Exercise details ▸ For the entries below, copy exactly the line that contains "right elbow: (69, 143)" through the line that contains "right shoulder: (654, 433)", both ends included, and exclude all pictures.

Images with bounding boxes:
┄┄┄┄┄┄┄┄┄┄

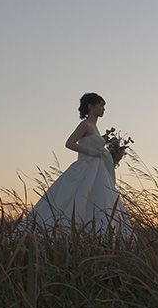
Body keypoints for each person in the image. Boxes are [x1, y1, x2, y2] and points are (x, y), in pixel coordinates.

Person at [22, 92, 132, 238]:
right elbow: (69, 143)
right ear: (91, 106)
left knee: (99, 199)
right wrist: (90, 151)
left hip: (98, 169)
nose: (103, 109)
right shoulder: (85, 124)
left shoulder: (95, 127)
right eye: (101, 105)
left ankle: (97, 234)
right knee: (79, 196)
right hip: (86, 167)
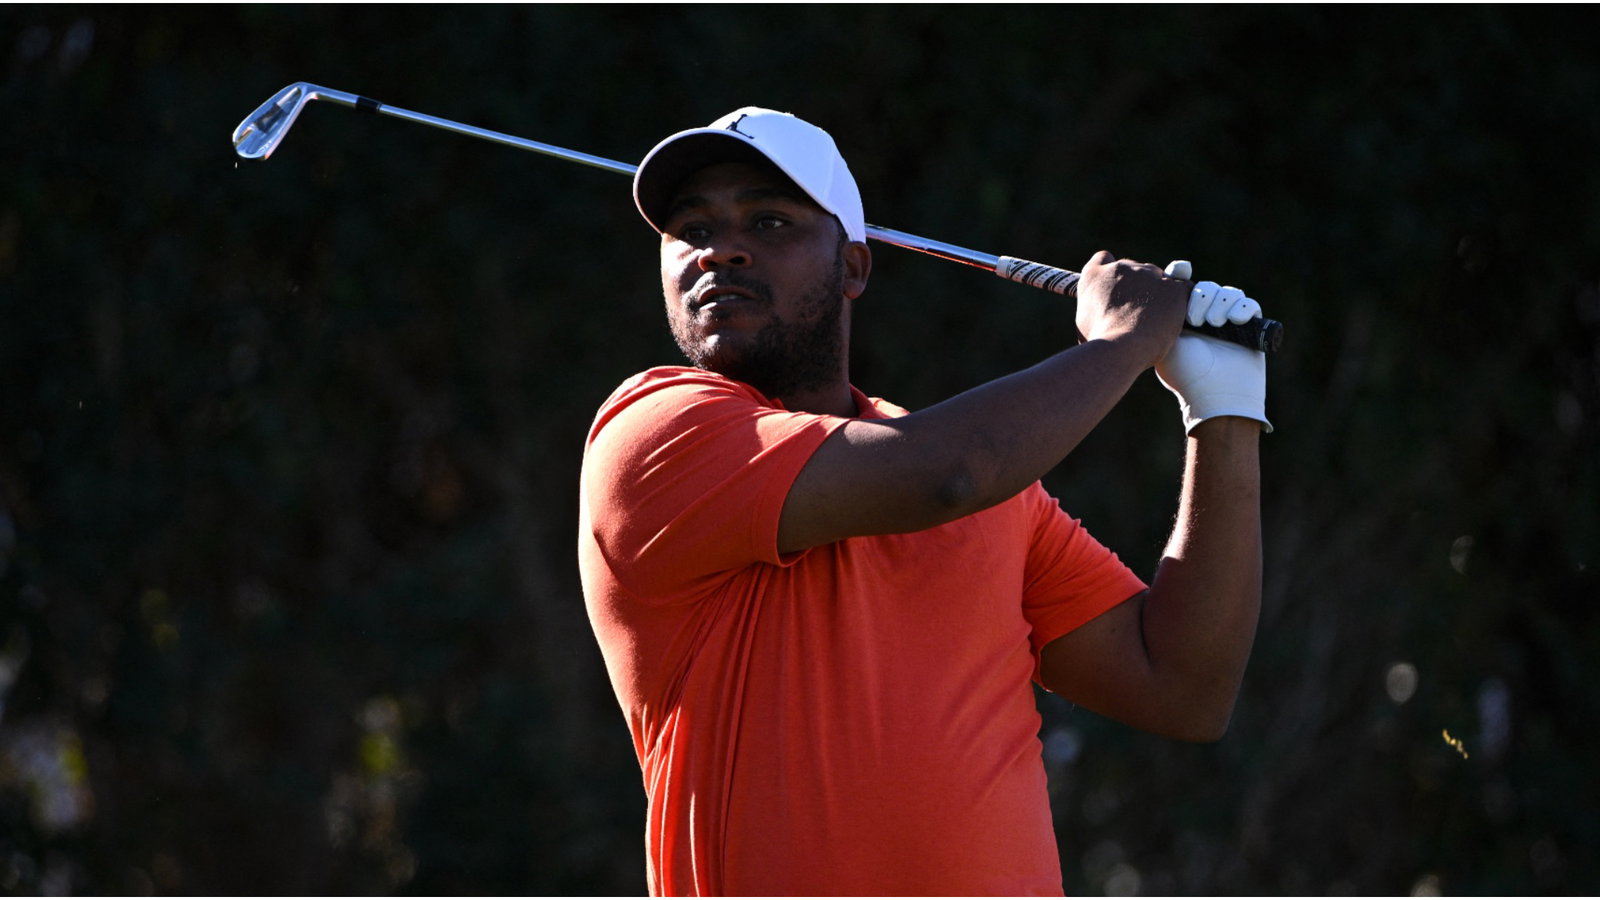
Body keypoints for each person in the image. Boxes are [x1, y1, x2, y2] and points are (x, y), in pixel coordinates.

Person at [578, 106, 1271, 897]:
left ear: (854, 267)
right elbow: (949, 472)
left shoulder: (990, 490)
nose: (720, 249)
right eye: (688, 228)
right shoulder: (654, 433)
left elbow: (1182, 688)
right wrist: (1120, 343)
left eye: (768, 220)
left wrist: (1224, 414)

┄┄┄┄┄┄┄┄┄┄

Solution ▸
right elbow: (69, 143)
right ear: (91, 106)
left knee: (99, 199)
right wrist: (90, 151)
left hip: (98, 169)
nose: (103, 109)
right shoulder: (85, 124)
left shoulder: (95, 127)
right eye: (101, 105)
left ankle: (97, 234)
right knee: (79, 196)
right hip: (86, 167)
Body keypoints for each person in the image. Boxes are [x1, y1, x2, y2] and points are (x, y), in pixel coordinates.

Person at [578, 106, 1271, 897]:
left ear: (854, 267)
right elbow: (949, 472)
left shoulder: (990, 490)
nose: (720, 249)
right eye: (688, 228)
right shoulder: (654, 433)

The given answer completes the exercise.